Nostalgic Cinema

McCabe & Mrs. Miller (1971)

McCabe & Mrs Miller (USA, 1971) 121 min color DIR: Robert Altman. PROD: Mitchell Brower, David Foster. SCR: Robert Altman, Brian McKay, Robert Towne, Joseph Calvelli; based on the novel by Edmund Naughton. MUSIC: Leonard Cohen. DOP: Vilmos Szigmond. CAST: Warren Beatty, Julie Christie, René Auberjonois, Michael Murphy, Antony Holland, Bert Remsen, Shelley Duvall, Keith Carradine, Hugh Millais, Jace Van Der Veen, Manfred Schulz, Corey Fischer, William Devane, John Schuck. (Warner Bros.)


During his nearly unbroken streak of 1970s cinematic masterpieces, director Robert Altman made several films which explored (and upturned) genre conventions. With McCabe, he created one of the most original and daring westerns of its decade. This picture is one of the most un-Hollywood “studio films” ever produced, and certainly one of the most experimental, which nearly gave coronaries to studio execs, and caused a massive headache for his star, Warren Beatty. Although the actor was simply looking for a movie project to work on with his then-girlfriend Julie Christie, one wonders what he expected by hiring Altman, who, even one year after the runaway success of M*A*S*H, was already established as someone with a unique vision, and who would not follow orders. Well, if Beatty truly expected simply a “star vehicle” with Altman at the helm, then he got what he deserved.

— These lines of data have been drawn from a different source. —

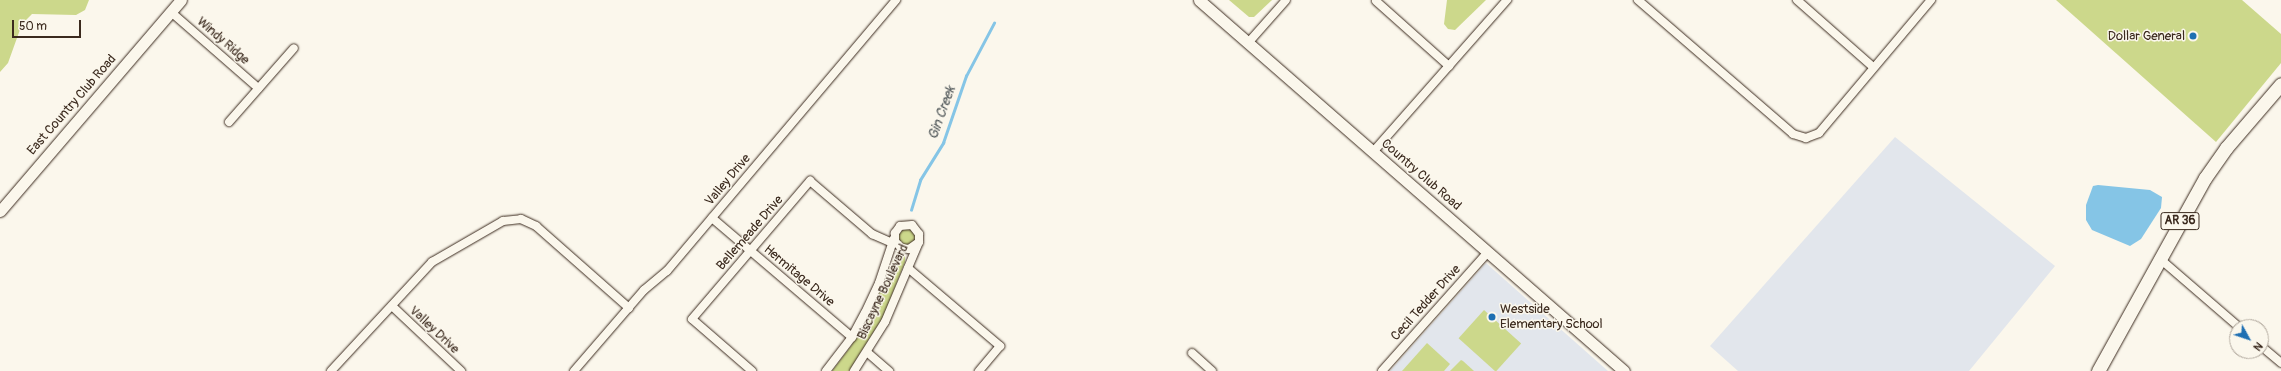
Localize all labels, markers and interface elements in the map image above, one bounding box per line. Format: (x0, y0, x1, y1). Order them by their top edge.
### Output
scale bar (14, 12, 83, 38)
street label: Windy Ridge (194, 14, 252, 68)
text: 50 m (19, 19, 47, 34)
place label: Dollar General (2108, 28, 2185, 44)
marker: Dollar General (2188, 31, 2198, 41)
street label: East Country Club Road (24, 52, 120, 158)
water label: Gin Creek (925, 84, 959, 142)
street label: Country Club Road (1378, 136, 1464, 214)
street label: Valley Drive (702, 151, 754, 209)
street label: Bellemeade Drive (713, 193, 787, 273)
road number: AR 36 (2160, 211, 2200, 231)
street label: Hermitage Drive (761, 242, 837, 310)
street label: Biscayne Boulevard (854, 242, 912, 342)
street label: Cecil Tedder Drive (1388, 262, 1464, 344)
place label: Westside Elementary School (1500, 302, 1603, 333)
street label: Valley Drive (406, 303, 462, 357)
marker: Westside Elementary School (1487, 312, 1497, 322)
north arrow (2229, 319, 2269, 359)
text: N (2250, 339, 2265, 353)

Pretty boy Beatty has to emote from behind a derby and a bushy beard, and the ethereal Julie Christie has a bunch of gold teeth rammed in her mouth. In addition to rendering his two stars unrecognizable, Altman had cinematographer Vilmos Zsigmond “flash” the film stock (meaning to quickly expose it to light before use), so that the visuals would attain a washed out quality, approximating the look of historical photographs. The visuals become as muddily obscure as the narrative, further given an unusual texture by Altman’s odd choice to score the film with songs by Leonard Cohen.

As is typical of Altman’s ensemble films, McCabe & Mrs. Miller do not necessarily take precedence in the story: theirs is one thread among many. It is only fitting that these A-list actors, shown at their least flattering, get lost among those other fascinating Altman faces and Zsigmond’s hazy cinematography. The opening scene, featuring a card game inside a saloon, is so dark, that the characters are indistinguishable and it is near impossible to tell who exactly is uttering the dialogue at any time. But soon your eye adjusts to the screen just as it would to an unlit room in the middle of the night, and you realize that Altman has created a beautiful film about a dank, drab existence on the frontier. His stylistic approach supersedes any other effort to portray frontier life at its most natural. Filmed in a wintry British Columbia, Altman’s West really feels “lived in”; his gallery of unusual, unglamourous faces evoke stories of hardship.

Like many 1970s Westerns, this has an interesting subplot where big business moves into the Old West. First, entrepreneur McCabe and madam Miller enjoy a successful partnership in peddling female services to the male-centric prospecting town. Before long, some dude businessmen decide to get in on the action. You know that commerce is bad, because after all, Michael Murphy plays one of them. McCabe is part of what I refer to as “the apocalyptic western”: films produced at the time, which seem to be the exclamation point on the death of the frontier. The Wild Bunch runs out of badlands, the mythic gunfighter disappears due to the railroad in Once Upon a Time in the West, and the wild and woolly West of McCabe gets tamed by the so-called civilized East. This seeming paradise of free love (not free in the monetary sense) gets corrupted when the dude sharpies bring violence into the fold to get their way (as seen the horrific scene where Keith Carradine’s young cowboy gets gunned down at the rope bridge). Altman’s film however differs from the others cited above, in that these characters are not “larger than life”: they fall from grace with less of a thud than the Goliaths in Sam Peckinpah or Sergio Leone. Instead, McCabe gets covered in snow, and Mrs. Miller disappears behind opium smoke, while history shrugs and moves on.